Thereafter, the armed forces and armed police, as part of obligations of the state parties, must annually report losses and recoveries to their respective parliaments. This should include methods of effectiveness of management of marking, recording and tracing for verification of ammunition stocks. The report should explain responsibilities of personnel for marking (on principles of uniformity and clarity) and tracing by recording in a data base. Recording of movement of ammunition (including re-location of stocks, sales and transfers within or between stocks) and independent cross-checking of stock holdings is essential for tracing of illicit trafficking.
INTERNATIONAL EXPERIENCE
There are useful examples of counter-measures against illicit proliferation of SALW from Brazil, where a compulsory electronic connection between the databases of the armed force establishments is required with the offices controlling manufacture, imports and exports of weapons and the Brazilian Federal Police, which maintain a centralised information and data on confiscated weapons and ammunition.

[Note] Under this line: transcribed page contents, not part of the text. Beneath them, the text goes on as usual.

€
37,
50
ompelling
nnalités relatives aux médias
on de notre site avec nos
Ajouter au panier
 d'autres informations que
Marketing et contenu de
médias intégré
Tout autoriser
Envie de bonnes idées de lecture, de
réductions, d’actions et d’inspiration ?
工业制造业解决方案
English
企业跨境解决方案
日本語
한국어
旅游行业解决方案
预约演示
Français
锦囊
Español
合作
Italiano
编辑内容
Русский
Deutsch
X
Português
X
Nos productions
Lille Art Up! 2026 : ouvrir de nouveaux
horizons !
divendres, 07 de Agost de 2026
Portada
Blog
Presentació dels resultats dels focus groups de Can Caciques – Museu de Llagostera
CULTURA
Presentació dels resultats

Previously, a lack of communication and information exchange between these institutions prevented efficient action against diversion and trafficking. The new law also provides for a centralised ballistic information system run by the Brazilian Federal Police, which contain samples of bullets fired from each small arm and light weapon manufactured in Brazil. This should make it possible to identify light weapons used during crimes as well as identifying the origin of ammunition which was legally transferred but since been diverted to the illicit market.
The new Brazilian law on ammunition makes it obligatory for the police and the armed forces to have their stampings on bullets and cartridges to be included in their lot numbers. This measure should improve the security of military and police stockpiles, and would enable the police to identify the leakages of ammunition from each of the two institutions towards organised crime. The penalties provided in the law should be sufficiently dissuasive towards arms trafficking, diversion of ammunition, theft and illicit stockpiling of ammunition, illicit manufacture and trading in firearms, and activities related to international arms trafficking.
RECOMMENDATIONS
India needs to take a progressive approach to address the problem of illicit small arms which takes into account humanitarian concerns. This approach aims to provide state parties with a means of detecting diversions from national stocks or from points in transit. In states where the control and surveillance of ammunition-handling personnel are inadequate, ammunition lot markings could also serve as a valuable tool for back-up surveillance against diversion or theft.
In addition, if in due course of time, all countries are obliged to have electronically connect their weapons database and ammunition manufacturing entities, the details of losses by units under their Ministries of Defence and the armed police units under the Ministry of Home Affairs; traceability of diverted weapons will then be easier. But the Indian paper is conspicuously silent on much needed aspects of public safety. Fortunately, there is a view that advocates ATT to take humanitarian concerns into account. The least Indian diplomats can do in New York is not to obstruct such advocacy and abstain from criticising progressive ideas, as the Indian public certainly does not want a still-born or an ineffective arms trade treaty.